Ese desgraciado momento, que lo dejó entre la vida y la muerte, también fue el comienzo de algo diferente. Que adquirió sentido mucho tiempo después, cuando recuperó la libertad y se encontró con un sacerdote que acababa de llegar a la villa. Dracu recuerda muy bien aquella sofocante tarde de enero de 2014. Una especie de undécima hora en su vida. El sacerdote lo invita a un campamento en la costa atlántica con otros jóvenes. Allí, frente al mar de San Clemente, en un momento de descanso, empiezan a hablar sobre qué se puede proponer a los jóvenes que pasan el tiempo vagando por las esquinas, expuestos a la droga, al alcohol, a las incursiones de las bandas. Se habla de un futuro club deportivo. El deporte atrae, aún a los más desenfrenados, a los que ya van por mal camino, a los que casi tienen un pie en la tumba. Es una escuela de vida formidable, insiste el sacerdote, que ya ha experimentado su eficacia en otra zona marginal de Buenos Aires.
El gol llega en el segundo asalto. Esta vez es el Pelado el que tira al arco desde poca distancia, después que Caipiriña le pasó la pelota. Dracu estalla de felicidad. La silla de ruedas se balancea bajo el peso de su mole enloquecida.

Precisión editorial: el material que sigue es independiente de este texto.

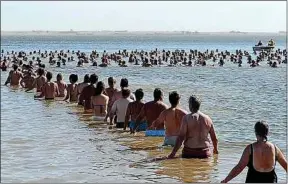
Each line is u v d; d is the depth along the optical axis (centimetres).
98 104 1959
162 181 1130
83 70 5256
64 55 7638
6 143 1502
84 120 1966
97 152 1412
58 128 1791
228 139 1638
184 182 1119
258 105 2556
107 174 1187
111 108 1808
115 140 1577
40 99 2644
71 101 2527
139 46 15862
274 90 3338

Desde entonces, desde aquel campamento a la orilla del mar, entre las ruinas de una iglesia a cien metros de la playa, la misión de Dracu es impedir que otros muchachos de la villa tomen el mismo camino, el viejo, el de robos, violencia y droga. No siempre lo ha conseguido, algunas historias terminaron mal, a algunos se los volvió a tragar la calle, el paco, el dinero fácil; algunos terminaron de nuevo ante el juez de menores o detrás de las rejas de una cárcel, pero otros muchos entregaron sus mejores esfuerzos al club deportivo y a los entrenamientos que él dirige. Lo hace metódicamente, los convoca todas las tardes en un campito polvoriento en el límite de la villa, arrancado a su destino de basural.
La pelota está en la mitad de la cancha, los muchachos de Dracu retoman posiciones en el mediocampo. El silbato del árbitro vuelve a poner a todos en movimiento. También a Dracu, que ahora conversa con el masajista previendo las primeras lesiones musculares por el esfuerzo prolongado.
Con entrenamiento, disciplina y trabajo de equipo llegan las primeras satisfacciones. Dos veces consecutivas Dracu llevó a sus muchachos al mítico estadio de Boca, Alberto José Armando, universalmente conocido como La Bombonera. Clasificaron primero y segundo en un torneo de clubes deportivos como el suyo. Inolvidable la tarde del 12 de diciembre de 2017, día dedicado a los enloquecidos fanáticos xeneizes de un Maradona que todavía estaba vivo. En el templo de Boca Jr. se juega la final de un campeonato de equipos de barrios populares de Buenos Aires y sus alrededores. El estadio está colmado, vibrante de cantos y de fiesta. Quince colectivos de villeros van a aplaudir a los muchachos de Dracu. Otras decenas de miles se unen a ellos en una tarde inolvidable que terminó en el podio.